— Тебе же завтра на работу, — сказала Марина.
Игорь терпел еще несколько. Потом вскочил и побежал к отцу.
Отец сидел на кушетке. Руки его лежали на коленях. Он не перестал кричать, когда Игорь распахнул дверь. Выражение лица его не изменилось.
Игорь схватил его под мышки и вскинул вверх.
Отец был очень легкий. И очень удобный для держания на весу.
— Чего же ты на ночь-то кричишь, сволочь, — сказал Игорь тихо.

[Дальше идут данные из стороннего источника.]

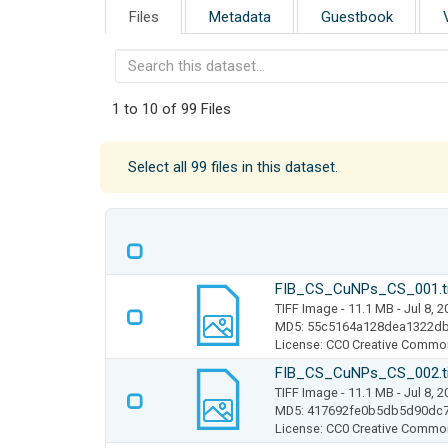
Files
Metadata
Guestbook
1 to 10 of 99 Files
Select all 99 files in this dataset.
FIB_CS_CuNPs_CS_001.t
TIFF Image
- 11.1 MB
- Jul 8, 
MD5: 55c5164a128dea1322d
License: CC0 Creative Commo
FIB_CS_CuNPs_CS_002.t
TIFF Image
- 11.1 MB
- Jul 8, 
MD5: 417692fe0b5db5d90dc
License: CC0 Creative Commo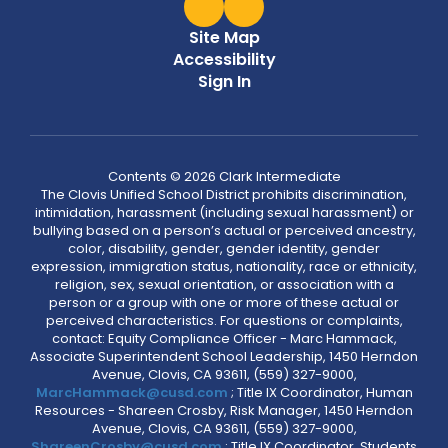
Site Map
Accessibility
Sign In
Contents © 2026 Clark Intermediate
The Clovis Unified School District prohibits discrimination,
intimidation, harassment (including sexual harassment) or
bullying based on a person’s actual or perceived ancestry,
color, disability, gender, gender identity, gender
expression, immigration status, nationality, race or ethnicity,
religion, sex, sexual orientation, or association with a
person or a group with one or more of these actual or
perceived characteristics. For questions or complaints,
contact: Equity Compliance Officer - Marc Hammack,
Associate Superintendent School Leadership, 1450 Herndon
Avenue, Clovis, CA 93611, (559) 327-9000,
MarcHammack@cusd.com
; Title IX Coordinator, Human
Resources - Shareen Crosby, Risk Manager, 1450 Herndon
Avenue, Clovis, CA 93611, (559) 327-9000,
ShareenCrosby@cusd.com
; Title IX Coordinator, Students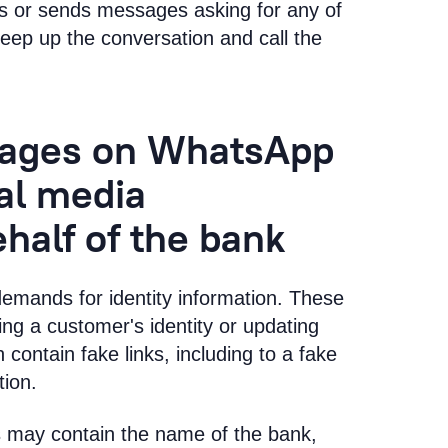
s or sends messages asking for any of
 keep up the conversation and call the
sages on WhatsApp
ial media
half of the bank
demands for identity information. These
ing a customer's identity or updating
 contain fake links, including to a fake
tion.
 may contain the name of the bank,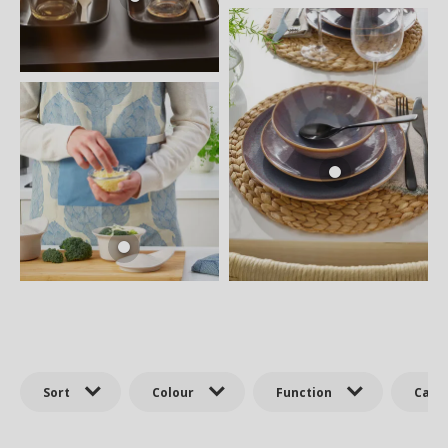
Sort
Colour
Function
Cate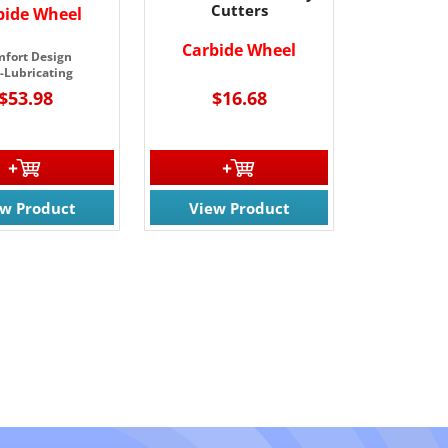
Cutters
bide Wheel
Carbide
Wheel
fort Design
f-Lubricating
$53.98
$16.68
ew Product
View Product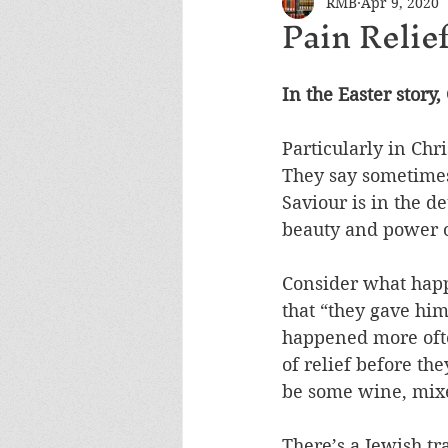
RMB
Apr 9, 2020
Pain Relie
In the Easter story,
Particularly in Chr
They say sometimes t
Saviour is in the de
beauty and power o
Consider what happe
that “they gave him
happened more ofte
of relief before the
be some wine, mixed
There’s a Jewish tr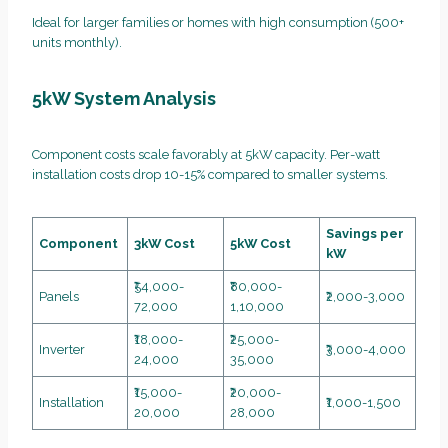
Ideal for larger families or homes with high consumption (500+
units monthly).
5kW System Analysis
Component costs scale favorably at 5kW capacity. Per-watt
installation costs drop 10-15% compared to smaller systems.
Savings per
Component
3kW Cost
5kW Cost
kW
₹54,000-
₹80,000-
Panels
₹2,000-3,000
72,000
1,10,000
₹18,000-
₹25,000-
Inverter
₹3,000-4,000
24,000
35,000
₹15,000-
₹20,000-
Installation
₹1,000-1,500
20,000
28,000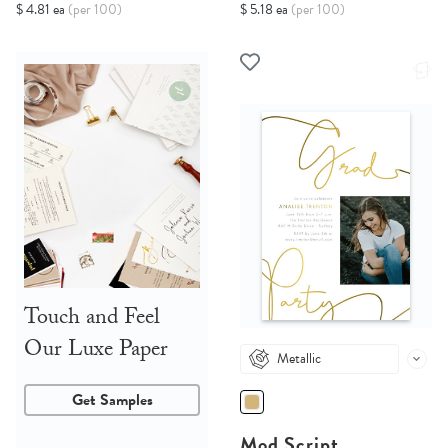
$ 4.81 ea
(per 100)
$ 5.18 ea
(per 100)
Touch and Feel
Our Luxe Paper
Metallic
Get Samples
Mod Script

И бросил отца на кушетку. И даже не посмотрел, счастливо ли тот рухнул.
Отец не кричал больше той ночью.
Наутро отец исчез.
Он не появлялся уже два дня.
Игорь поковырял в тарелке и пошел зачем-то на набережную.
Темнота лепилась к реке. Был бесснежный январь. Река не стала.
Игорь привалился к парапету. За его спиной река размывала перевернутый собор. Летели в сторону дымы заводских труб. Тянулись на воде огни другого берега. Игорь не видел этого, как и отец.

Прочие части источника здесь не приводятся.